Romanian-German F1 team manager

Colin Kolles (born Călin Colesnic; born 13 December 1967 in Timișoara) is a Romanian-German former team principal and managing director of the Hispania Racing F1 Team, previously holding a similar position at the team known under the names Jordan, Midland, Spyker and Force India from 2005 to 2008. He was an advisor to Caterham F1 and had a part in the unsuccessful Forza Rossa Racing project.

==Career==
Kolles, who lives in Ingolstadt, is qualified as a dentist which was the family business. In 2000, he entered racing by establishing a team now known as Vanwall Racing Team with his father Romulus in the German Formula Three Championship, and later in the Formula Three Euroseries. He was appointed as Managing Director of the Jordan Grand Prix team by its new owner, Alex Shnaider, on 19 January 2005.

Despite receiving some criticism in 2005 for his "hard-headed" approach, Kolles kept his position as Managing Director of the team, presiding over the launch of the Midland M16 chassis before the 2006 season began. Following the team's takeover by Spyker and then Force India, he remained as managing director.

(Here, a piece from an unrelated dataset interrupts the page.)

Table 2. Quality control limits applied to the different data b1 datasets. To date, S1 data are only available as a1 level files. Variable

Despite running a Formula One team, Kolles has still been called upon to use his dentistry skills. Before the 2005 Turkish Grand Prix, he was forced to perform dental surgery on his driver Tiago Monteiro, who was suffering from toothache that was severe enough to potentially keep him out of the race. He also performed a similar procedure on Midland's other driver Christijan Albers at the 2006 French Grand Prix.

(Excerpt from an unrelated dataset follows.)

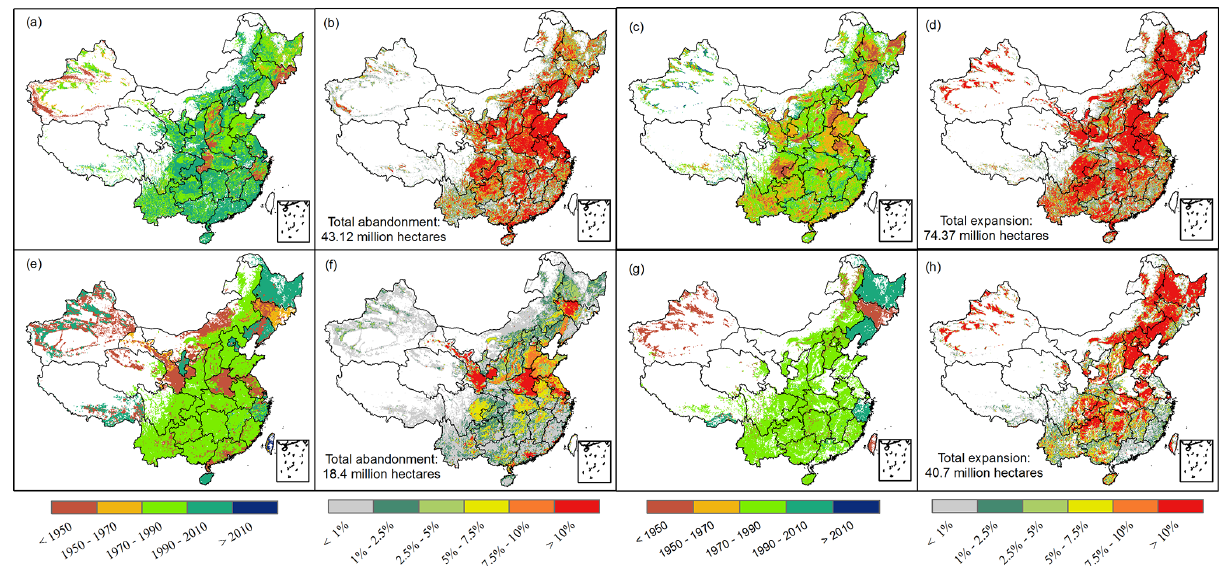
Figure 5. Distribution of cropland abandonment (a, e) and expansion (c, g) year as well as abandonment (b, f) and expansion (d, h) percentage in China from 1900 to 2016 for this study ( a–d ) and HYDE ( e–f ).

In November 2008, it was announced that Force India chairman Vijay Mallya was to take over the role of Team Principal for , leaving Kolles without a major role in the team. He remained contracted to the team until 31 October 2009, when he resigned as a director.

Kolles returned to Kodewa in 2009 where he fielded a pair of ex-works Audi R10s for sportscar stalwart Michael Krumm, Charles Zwolsman Jr, ex-single seater drivers Andrew Meyrick and Christian Bakkerud, and sometime Formula One drivers Christijan Albers and Narain Karthikeyan in the Le Mans Series and 24 Hours of Le Mans. He oversaw Kodewa'e. He left the position in December 2011.

In July 2013, it emerged that Kolles had previously tried to blackmail Mercedes-Benz Motorsport boss Toto Wolff after he had allegedly recorded Wolff making negative remarks about the Mercedes F1 Team's management. The two settled the matter privately.